Work to complete —
Give back each record precisely, pictures excluded.

Data for processing —
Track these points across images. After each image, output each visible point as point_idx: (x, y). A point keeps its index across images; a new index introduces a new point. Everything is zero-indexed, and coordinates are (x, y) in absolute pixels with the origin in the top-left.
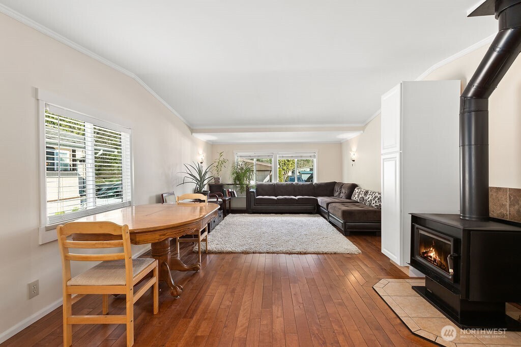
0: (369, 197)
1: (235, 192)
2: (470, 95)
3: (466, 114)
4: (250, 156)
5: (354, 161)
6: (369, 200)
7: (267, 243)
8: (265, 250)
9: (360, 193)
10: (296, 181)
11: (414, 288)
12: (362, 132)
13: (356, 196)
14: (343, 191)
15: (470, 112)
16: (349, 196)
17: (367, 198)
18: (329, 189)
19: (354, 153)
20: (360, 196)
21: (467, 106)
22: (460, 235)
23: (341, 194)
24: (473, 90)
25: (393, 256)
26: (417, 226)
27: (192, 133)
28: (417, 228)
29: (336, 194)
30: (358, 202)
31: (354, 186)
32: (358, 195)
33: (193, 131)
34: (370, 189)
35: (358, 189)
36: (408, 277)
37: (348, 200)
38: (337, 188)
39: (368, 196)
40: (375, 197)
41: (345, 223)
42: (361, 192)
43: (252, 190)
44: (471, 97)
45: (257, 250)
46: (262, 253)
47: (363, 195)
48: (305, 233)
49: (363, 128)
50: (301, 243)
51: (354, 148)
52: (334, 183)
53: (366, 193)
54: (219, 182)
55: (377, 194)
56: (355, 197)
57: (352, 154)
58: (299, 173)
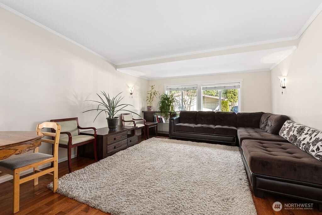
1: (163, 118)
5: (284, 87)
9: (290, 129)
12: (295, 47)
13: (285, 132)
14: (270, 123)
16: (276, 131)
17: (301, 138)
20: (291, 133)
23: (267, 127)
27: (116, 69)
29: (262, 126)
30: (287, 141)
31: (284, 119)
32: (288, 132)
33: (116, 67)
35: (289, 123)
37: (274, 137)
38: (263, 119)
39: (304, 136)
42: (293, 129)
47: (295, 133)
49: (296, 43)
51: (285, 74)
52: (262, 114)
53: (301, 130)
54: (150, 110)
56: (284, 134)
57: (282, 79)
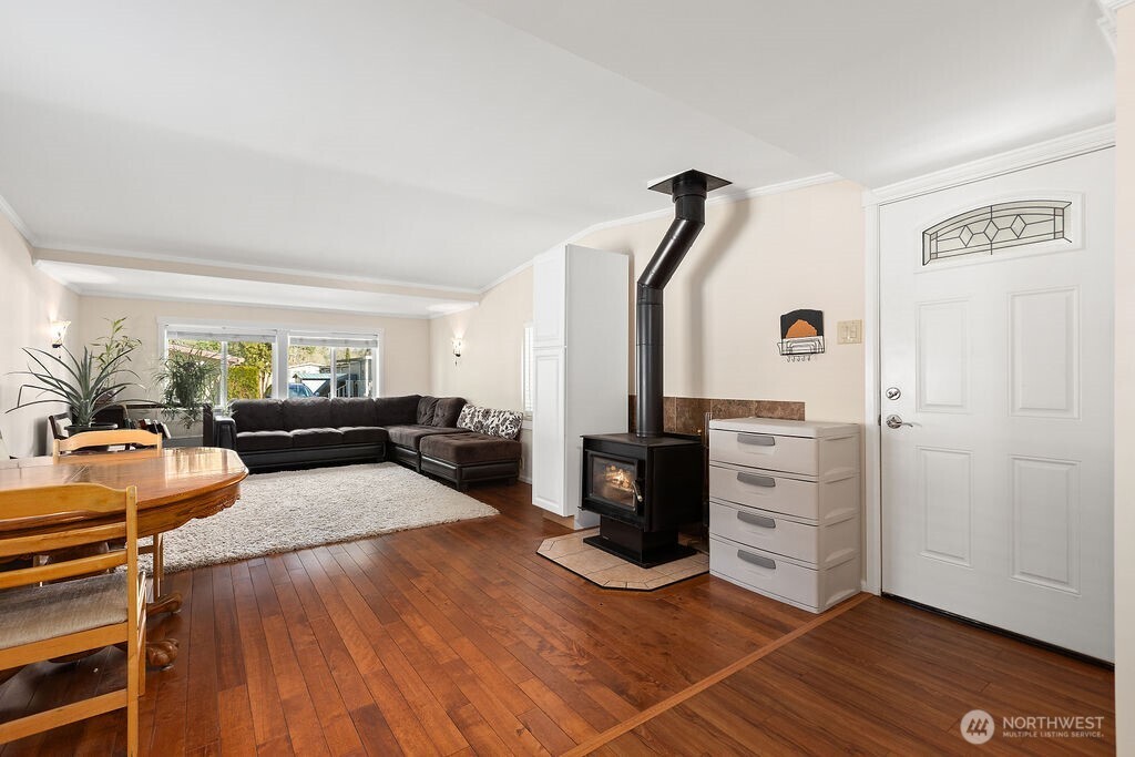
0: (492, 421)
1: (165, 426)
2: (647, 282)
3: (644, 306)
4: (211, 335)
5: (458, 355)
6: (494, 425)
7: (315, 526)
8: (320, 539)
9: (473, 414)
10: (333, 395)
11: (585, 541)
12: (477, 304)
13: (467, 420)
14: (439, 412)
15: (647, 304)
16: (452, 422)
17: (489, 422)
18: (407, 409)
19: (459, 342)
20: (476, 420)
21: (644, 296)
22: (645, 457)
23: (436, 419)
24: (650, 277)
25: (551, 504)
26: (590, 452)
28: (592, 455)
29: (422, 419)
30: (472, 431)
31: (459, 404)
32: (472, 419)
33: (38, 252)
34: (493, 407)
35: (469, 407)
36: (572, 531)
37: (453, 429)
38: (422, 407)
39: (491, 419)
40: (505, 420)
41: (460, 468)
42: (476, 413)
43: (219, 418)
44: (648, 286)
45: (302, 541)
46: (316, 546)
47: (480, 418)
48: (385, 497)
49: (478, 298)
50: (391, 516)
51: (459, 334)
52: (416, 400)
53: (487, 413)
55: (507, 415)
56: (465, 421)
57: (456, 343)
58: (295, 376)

Exercise response —
Track these points across images. After each image, output each visible point as point_idx: (x, y). A point keeps its index across images; a new index introduces a new point. Everything is zero-indexed, and coordinates are (x, y) in absolute pixels with the origin in the top-left.
0: (369, 197)
1: (235, 192)
2: (470, 95)
3: (466, 114)
4: (250, 156)
5: (354, 161)
6: (369, 200)
7: (267, 243)
8: (265, 250)
9: (360, 193)
10: (296, 181)
11: (414, 288)
12: (362, 132)
13: (356, 196)
14: (343, 191)
15: (470, 112)
16: (349, 196)
17: (367, 198)
18: (329, 189)
19: (354, 153)
20: (360, 196)
21: (467, 106)
22: (460, 235)
23: (341, 194)
24: (473, 90)
25: (393, 256)
26: (417, 226)
27: (192, 133)
28: (417, 228)
29: (336, 194)
30: (358, 202)
31: (354, 186)
32: (358, 195)
33: (193, 131)
34: (370, 189)
35: (358, 189)
36: (408, 277)
37: (348, 200)
38: (337, 188)
39: (368, 196)
40: (375, 197)
41: (345, 223)
42: (361, 192)
43: (252, 190)
44: (471, 97)
45: (257, 250)
46: (262, 253)
47: (363, 195)
48: (305, 233)
49: (363, 128)
50: (301, 243)
51: (354, 148)
52: (334, 183)
53: (366, 193)
54: (219, 182)
55: (377, 194)
56: (355, 197)
57: (352, 154)
58: (299, 173)
1: (163, 118)
5: (284, 87)
9: (290, 129)
12: (295, 47)
13: (285, 132)
14: (270, 123)
16: (276, 131)
17: (301, 138)
20: (291, 133)
23: (267, 127)
27: (116, 69)
29: (262, 126)
30: (287, 141)
31: (284, 119)
32: (288, 132)
33: (116, 67)
35: (289, 123)
37: (274, 137)
38: (263, 119)
39: (304, 136)
42: (293, 129)
47: (295, 133)
49: (296, 43)
51: (285, 74)
52: (262, 114)
53: (301, 130)
54: (150, 110)
56: (284, 134)
57: (282, 79)
0: (492, 421)
1: (165, 426)
2: (647, 282)
3: (644, 306)
4: (211, 335)
5: (458, 355)
6: (494, 425)
7: (315, 526)
8: (320, 539)
9: (473, 414)
10: (333, 395)
11: (585, 541)
12: (477, 304)
13: (467, 420)
14: (439, 412)
15: (647, 304)
16: (452, 422)
17: (489, 422)
18: (407, 409)
19: (459, 342)
20: (476, 420)
21: (644, 296)
22: (645, 457)
23: (436, 419)
24: (650, 277)
25: (551, 504)
26: (590, 452)
28: (592, 455)
29: (422, 419)
30: (472, 431)
31: (459, 404)
32: (472, 419)
33: (38, 252)
34: (493, 407)
35: (469, 407)
36: (572, 531)
37: (453, 429)
38: (422, 407)
39: (491, 419)
40: (505, 420)
41: (460, 468)
42: (476, 413)
43: (219, 418)
44: (648, 286)
45: (302, 541)
46: (316, 546)
47: (480, 418)
48: (385, 497)
49: (478, 298)
50: (391, 516)
51: (459, 334)
52: (416, 400)
53: (487, 413)
55: (507, 415)
56: (465, 421)
57: (456, 343)
58: (295, 376)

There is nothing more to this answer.